My fellow PWS told me about Hrithik Roshan. One of the most famous actors in India. He is sometimes described as the one who ‘put a face on the problem of stammering.’ Researching him, the attitude of empowerment is telling. He himself refers to it as ‘our problem’, recognizing that stammering is something that is shared among vast numbers of people. The media calls it ‘his dark secret’. Stating that Hrithik was a ‘special child’. All indications that the stammering is seen as something weird and different, rather than as a fact of life. As something that is no more strange than having a certain color of eyes or a certain height. Hrithik didn’t take to this ‘defining of a problem’. He worked tirelessly to pursue acting, to transform his stammering instead of controlling it. One could say that it is the overcoming of stammering that led to his great success. I would contend that is the transformation of it.


Remember that quiet kid with a stammer at the back of the classroom? The one that is immensely shy. We have often been that kid. Would you contend that he has a problem?

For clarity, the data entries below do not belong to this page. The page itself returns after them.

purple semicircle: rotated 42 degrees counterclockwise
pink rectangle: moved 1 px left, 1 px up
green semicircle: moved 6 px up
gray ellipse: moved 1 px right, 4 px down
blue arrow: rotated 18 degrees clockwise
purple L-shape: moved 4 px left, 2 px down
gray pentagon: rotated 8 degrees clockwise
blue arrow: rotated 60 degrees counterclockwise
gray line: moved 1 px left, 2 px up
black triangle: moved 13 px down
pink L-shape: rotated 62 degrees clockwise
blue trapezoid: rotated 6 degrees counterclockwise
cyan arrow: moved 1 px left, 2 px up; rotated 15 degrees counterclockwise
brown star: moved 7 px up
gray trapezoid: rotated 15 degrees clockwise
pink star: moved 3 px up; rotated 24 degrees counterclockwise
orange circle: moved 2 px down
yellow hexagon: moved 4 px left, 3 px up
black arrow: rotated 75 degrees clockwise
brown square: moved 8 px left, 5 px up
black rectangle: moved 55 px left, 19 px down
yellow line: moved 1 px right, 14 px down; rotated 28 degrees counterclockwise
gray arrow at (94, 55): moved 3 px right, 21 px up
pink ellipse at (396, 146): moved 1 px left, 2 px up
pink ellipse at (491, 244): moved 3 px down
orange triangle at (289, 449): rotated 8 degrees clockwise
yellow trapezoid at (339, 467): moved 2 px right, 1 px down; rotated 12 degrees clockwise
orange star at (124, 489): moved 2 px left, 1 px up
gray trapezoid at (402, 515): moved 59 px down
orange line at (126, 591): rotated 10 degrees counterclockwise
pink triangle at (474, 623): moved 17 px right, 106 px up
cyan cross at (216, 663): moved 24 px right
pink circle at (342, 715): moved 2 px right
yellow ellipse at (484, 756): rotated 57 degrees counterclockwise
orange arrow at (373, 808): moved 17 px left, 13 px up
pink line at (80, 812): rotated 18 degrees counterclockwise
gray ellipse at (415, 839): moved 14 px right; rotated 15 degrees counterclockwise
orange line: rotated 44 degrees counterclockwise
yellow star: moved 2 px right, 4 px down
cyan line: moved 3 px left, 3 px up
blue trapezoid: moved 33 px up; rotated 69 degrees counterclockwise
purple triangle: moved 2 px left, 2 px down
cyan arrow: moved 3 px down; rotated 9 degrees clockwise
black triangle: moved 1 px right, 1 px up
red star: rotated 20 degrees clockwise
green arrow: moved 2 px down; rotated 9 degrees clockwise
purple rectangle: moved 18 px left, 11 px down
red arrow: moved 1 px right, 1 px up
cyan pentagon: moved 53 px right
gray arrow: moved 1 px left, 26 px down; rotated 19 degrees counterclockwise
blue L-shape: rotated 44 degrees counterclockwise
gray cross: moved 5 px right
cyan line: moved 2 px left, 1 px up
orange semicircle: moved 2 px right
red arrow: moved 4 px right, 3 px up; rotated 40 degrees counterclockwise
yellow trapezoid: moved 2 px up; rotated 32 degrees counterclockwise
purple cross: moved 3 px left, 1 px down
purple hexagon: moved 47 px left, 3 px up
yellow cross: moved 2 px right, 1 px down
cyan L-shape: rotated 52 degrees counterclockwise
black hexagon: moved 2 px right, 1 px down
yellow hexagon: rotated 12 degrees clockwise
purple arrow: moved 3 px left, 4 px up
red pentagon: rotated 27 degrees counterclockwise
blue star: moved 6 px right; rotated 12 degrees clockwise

He might not be the most fluent speaker, but being at the back of the classroom, he became a great listener. A great observer. Someone that would rather listen intently than talk endlessly. He is a humble person. Something who doesn’t take the ‘obvious’, like fluent speech, for granted. He is a great person. An empathic person. One day, he could be a great actor.

It is telling that we immediately describe Daredevil as being blind rather than a selfless person who does good. But, in the end, what defines him the most? It is not too bad to stammer. It gives valuable knowledge and skills. And by attending SHG’s, you could even make a few great friends.


I had no shortage of people wanting to ‘help’ me throughout my journey in India. One evening, someone took me to see an astrologer so the star charts could tell me what went wrong in a previous life, and what I could do differently to do things differently in this life. I don’t know about previous lives, but I sure as hell wanted to take the advice of ‘doing things differently in this life’ serious.


A yoga teacher asked me to make a facial expression like a lion, and roar. It is called the Simhasana: a yoga pose that is said to help fluency of speech. Again, I was skeptic about its use, but it got me thinking. Why would roaring like a lion help? Perhaps because it forces you to recognize the lion within you. After all, the question of why a lion roars is not of much use. A more profound question would be: why won’t it? Likewise, stammering is seen as a problem because it is badly understood. But, in fact, we don’t understand it so well either. That is not an issue and you should not blame yourself. At the end of the day, you can roar like anyone else. People easily assume that PWS are bad speakers. But you would be surprised at what happens if you give them time and space. They got a lot of time to think while being silent. And when they eventually roar, they ROAR! We are not our speech. We are so much more. But it shapes us. Forms us. And we are all the better for it.


In an ever fast-talking world, we have the blessing that we need to take it slowly. In a world that tries to be increasingly extroverted, we have the need to look within. It is empowering. It can be both a burden and a gift, but in the end, you can choose what it is. We have learned to be fearful, now we can learn to be grateful.


I learned that the difference between cultures is the difference in the stories we make up about the same things. They are just words and feelings that we give the power to control our thoughts and actions. If we deny them that power, the only thing left to make up the story is you. You have that power. Why would we think about how stammering negatively impacts our life? We should be asking ourselves how it positively impacted our life. It might not be always sunshine and rainbows, but looking at the positive sides of it, would you have it any other way?


When they asked me whether I was happy, and I responded hesitantly, they would ask: ‘why not?’ Indeed, ‘why not?’


“Sometimes, the wrong train can take you to the right station.” – Quote from ‘The Lunchbox’.